Advanced 3D Printing

After doing more research on the 3D printers available to us in the MakerSpace, we decided that we wanted to use the Powder Printer for our Gömböc. Not only is this printer more accurate than the LSUN, but it also doesn’t use supports, and has a super high print success rate due to the way it creates the print. Therefore, we wouldn’t have to worry about the print getting unstuck from the printer base! However, due to a big backlog of prints, we were unable to access the powder printer during our allotted work time.

Therefore we decided to shift strategies and try using the resin printer instead. With the resin printer, the print would have a similar level of quality and detail as if it had been printed with the powder printer. Furthermore, even though the resin printer does use supports, they are expected to come off super easily during post-processing, which means the shape shouldn’t be affected much by the making process. When we tried using the resin printer though, it would not detect the printer tank. After unsuccessfully trying to fix this detection issue with a steward for quite some time, we decided to try and run the print anyways, as the tank was clearly in the printer. Despite that, the tank detection problem ended up being a hard lock, and we were unable to print our model using the resin printer.

Ultimately, with these two printers off-limits, we decided to turn to the carbon fiber printer. Despite having sturdier supports than the resin printer, this printer would still provide us with a much higher quality print than the LSUN and the print’s supports would be easier to take off – not to mention the printer has a much higher success rate. Using this printer, we were able to print out the 3D model of the Gömböc!

Carbon Fiber Gömböc

Here is the Gömböc we created using the carbon fiber printer:

Overall, the print was fairly successful – it looks like a Gömböc and has relatively smooth edges! But, given that we made our Gömböc small (around 2cm long), as well as the fact that we didn’t ensure uniform density, it doesn’t work perfectly. As you can see below, it does self-right itself sometimes,

But other times, it simply finds another equilibrium point,

Even so, I think that our project can be considered a success!
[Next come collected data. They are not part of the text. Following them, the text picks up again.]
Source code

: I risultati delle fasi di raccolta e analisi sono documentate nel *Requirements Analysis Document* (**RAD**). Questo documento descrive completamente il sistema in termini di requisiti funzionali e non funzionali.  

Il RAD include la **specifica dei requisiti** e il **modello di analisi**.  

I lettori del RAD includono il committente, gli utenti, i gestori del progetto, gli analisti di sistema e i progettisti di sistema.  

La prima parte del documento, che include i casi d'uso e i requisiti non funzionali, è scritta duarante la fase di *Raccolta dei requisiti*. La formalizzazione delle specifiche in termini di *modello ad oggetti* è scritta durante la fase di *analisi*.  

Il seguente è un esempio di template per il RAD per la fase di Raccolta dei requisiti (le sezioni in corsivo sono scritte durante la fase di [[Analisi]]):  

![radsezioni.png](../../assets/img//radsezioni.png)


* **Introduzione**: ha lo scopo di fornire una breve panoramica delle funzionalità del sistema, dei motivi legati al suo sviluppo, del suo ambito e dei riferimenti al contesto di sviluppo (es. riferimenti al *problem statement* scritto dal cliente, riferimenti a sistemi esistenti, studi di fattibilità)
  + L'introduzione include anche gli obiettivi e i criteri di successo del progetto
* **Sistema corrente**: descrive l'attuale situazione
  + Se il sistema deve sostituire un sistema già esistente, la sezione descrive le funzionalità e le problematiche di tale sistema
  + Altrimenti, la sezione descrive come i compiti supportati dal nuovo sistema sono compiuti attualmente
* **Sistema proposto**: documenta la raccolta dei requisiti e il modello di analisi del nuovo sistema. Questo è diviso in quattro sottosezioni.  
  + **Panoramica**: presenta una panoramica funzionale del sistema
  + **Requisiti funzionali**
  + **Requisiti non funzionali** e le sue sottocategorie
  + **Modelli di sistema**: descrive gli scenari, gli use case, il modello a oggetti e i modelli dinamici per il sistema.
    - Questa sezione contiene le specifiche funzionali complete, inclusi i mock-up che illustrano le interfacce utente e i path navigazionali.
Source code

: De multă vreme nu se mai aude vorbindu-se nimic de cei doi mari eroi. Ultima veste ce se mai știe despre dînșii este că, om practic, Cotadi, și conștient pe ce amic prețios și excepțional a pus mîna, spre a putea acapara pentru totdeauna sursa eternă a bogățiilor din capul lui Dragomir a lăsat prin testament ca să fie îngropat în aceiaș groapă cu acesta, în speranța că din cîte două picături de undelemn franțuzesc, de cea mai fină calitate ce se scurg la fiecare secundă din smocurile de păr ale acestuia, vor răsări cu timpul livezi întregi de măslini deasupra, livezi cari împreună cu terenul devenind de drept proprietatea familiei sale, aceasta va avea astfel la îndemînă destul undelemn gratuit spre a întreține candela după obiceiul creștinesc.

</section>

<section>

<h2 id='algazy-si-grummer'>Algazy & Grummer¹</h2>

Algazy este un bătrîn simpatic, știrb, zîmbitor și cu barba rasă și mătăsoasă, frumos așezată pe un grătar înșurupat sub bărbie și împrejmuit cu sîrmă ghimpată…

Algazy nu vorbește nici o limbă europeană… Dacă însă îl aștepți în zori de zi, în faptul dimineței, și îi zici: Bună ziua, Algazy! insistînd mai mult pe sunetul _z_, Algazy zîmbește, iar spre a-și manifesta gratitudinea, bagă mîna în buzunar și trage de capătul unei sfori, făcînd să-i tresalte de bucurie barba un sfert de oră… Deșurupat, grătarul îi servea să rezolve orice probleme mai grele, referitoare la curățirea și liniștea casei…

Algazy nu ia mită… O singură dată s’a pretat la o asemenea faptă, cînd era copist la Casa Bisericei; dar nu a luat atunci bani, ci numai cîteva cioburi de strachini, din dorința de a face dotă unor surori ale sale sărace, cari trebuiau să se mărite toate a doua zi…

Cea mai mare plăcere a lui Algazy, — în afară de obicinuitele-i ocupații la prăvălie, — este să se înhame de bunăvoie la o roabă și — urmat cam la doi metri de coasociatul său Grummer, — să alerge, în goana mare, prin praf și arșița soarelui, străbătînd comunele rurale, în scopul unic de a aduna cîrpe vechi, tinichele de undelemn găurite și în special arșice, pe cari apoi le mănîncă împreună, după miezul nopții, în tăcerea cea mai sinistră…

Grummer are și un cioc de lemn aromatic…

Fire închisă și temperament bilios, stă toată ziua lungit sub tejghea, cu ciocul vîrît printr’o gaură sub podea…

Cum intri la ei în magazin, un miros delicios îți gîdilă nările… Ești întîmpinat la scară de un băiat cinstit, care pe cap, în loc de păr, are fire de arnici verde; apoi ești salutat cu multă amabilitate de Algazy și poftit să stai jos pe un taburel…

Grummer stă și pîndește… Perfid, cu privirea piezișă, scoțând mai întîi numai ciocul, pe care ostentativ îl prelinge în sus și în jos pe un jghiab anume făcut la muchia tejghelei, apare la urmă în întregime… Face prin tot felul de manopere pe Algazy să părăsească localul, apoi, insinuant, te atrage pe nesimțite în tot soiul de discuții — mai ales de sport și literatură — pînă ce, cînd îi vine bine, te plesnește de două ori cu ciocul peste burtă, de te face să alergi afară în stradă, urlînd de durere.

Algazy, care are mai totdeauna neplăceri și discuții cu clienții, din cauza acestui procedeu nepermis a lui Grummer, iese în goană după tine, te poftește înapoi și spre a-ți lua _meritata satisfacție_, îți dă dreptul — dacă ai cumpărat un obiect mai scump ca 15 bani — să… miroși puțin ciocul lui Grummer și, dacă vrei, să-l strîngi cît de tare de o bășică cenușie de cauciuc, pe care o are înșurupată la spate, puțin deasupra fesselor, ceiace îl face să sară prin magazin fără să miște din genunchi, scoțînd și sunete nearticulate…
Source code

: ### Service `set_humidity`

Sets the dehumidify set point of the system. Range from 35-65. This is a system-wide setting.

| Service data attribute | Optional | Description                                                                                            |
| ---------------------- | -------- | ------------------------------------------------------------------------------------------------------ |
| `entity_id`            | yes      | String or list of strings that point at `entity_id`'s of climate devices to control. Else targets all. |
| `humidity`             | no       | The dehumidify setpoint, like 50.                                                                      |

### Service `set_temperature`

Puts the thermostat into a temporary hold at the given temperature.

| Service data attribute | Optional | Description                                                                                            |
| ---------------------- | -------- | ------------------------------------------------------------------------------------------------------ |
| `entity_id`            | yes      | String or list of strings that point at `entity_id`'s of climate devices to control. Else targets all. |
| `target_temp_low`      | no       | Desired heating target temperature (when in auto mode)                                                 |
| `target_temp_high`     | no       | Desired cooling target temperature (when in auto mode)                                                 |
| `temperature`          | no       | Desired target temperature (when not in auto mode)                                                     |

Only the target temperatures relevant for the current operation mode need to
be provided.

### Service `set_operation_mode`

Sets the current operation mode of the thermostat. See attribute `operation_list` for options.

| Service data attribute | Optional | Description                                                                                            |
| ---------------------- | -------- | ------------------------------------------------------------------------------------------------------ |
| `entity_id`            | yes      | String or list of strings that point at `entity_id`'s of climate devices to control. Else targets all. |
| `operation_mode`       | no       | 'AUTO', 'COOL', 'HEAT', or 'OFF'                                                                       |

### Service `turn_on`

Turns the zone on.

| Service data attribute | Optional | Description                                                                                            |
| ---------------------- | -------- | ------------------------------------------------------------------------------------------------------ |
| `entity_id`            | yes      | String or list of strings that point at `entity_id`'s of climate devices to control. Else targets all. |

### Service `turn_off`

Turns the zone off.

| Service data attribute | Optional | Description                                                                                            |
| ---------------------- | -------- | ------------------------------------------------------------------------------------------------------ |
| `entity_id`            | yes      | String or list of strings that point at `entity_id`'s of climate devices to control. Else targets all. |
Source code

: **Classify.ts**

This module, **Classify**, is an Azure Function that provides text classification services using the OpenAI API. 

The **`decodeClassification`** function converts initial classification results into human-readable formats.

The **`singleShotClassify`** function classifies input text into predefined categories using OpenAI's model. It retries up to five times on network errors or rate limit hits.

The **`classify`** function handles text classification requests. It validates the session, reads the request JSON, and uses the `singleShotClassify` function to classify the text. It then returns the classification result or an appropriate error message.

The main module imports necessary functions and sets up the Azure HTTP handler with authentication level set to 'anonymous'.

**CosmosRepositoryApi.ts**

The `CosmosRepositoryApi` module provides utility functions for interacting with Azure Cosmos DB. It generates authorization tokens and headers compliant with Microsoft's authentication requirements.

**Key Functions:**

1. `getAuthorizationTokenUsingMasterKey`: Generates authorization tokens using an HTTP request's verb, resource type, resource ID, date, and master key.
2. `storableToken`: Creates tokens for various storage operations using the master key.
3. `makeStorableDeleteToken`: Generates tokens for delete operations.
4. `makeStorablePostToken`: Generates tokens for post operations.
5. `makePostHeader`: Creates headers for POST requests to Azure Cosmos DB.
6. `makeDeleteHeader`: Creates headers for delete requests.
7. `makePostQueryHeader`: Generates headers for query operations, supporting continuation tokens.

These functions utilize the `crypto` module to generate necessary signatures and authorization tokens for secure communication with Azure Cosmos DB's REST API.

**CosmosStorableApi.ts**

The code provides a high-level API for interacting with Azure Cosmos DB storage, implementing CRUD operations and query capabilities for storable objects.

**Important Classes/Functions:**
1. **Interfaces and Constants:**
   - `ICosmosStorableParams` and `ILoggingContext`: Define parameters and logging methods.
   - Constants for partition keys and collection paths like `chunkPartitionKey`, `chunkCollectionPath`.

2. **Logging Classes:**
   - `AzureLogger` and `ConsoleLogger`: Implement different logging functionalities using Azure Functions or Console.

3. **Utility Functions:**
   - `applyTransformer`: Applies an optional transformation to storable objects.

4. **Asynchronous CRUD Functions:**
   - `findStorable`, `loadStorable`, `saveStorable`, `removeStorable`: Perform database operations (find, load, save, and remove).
We not only learned how to 3D print, but we also got to experience using and troubleshooting all of the advanced 3D printers and got our own Gömböc-looking piece of carbon fiber!

Project Extensions

Looking forward, there are quite a few ways we think we could build upon this project, and get closer to recreating a Gömböc that satisfies all the mathematical properties it’s meant to have.

Firstly, we’d like to use the powder printer to create a larger Gömböc. Not only would this make it easier to satisfy the Gömböc’s very small shape tolerance, but it would also give us a cleaner print with no supports, and therefore a much smoother surface.

Secondly, we want to try and use our new Gömböc model to create a resin mold for it, and then try casting it out of epoxy resin. This way, we would satisfy the uniform density constraint of a Gömböc.

Hopefully, through these two extensions, we can create an actual Gömböc! We’ll make sure to keep this post updated if we do decide to go through with these suggestions.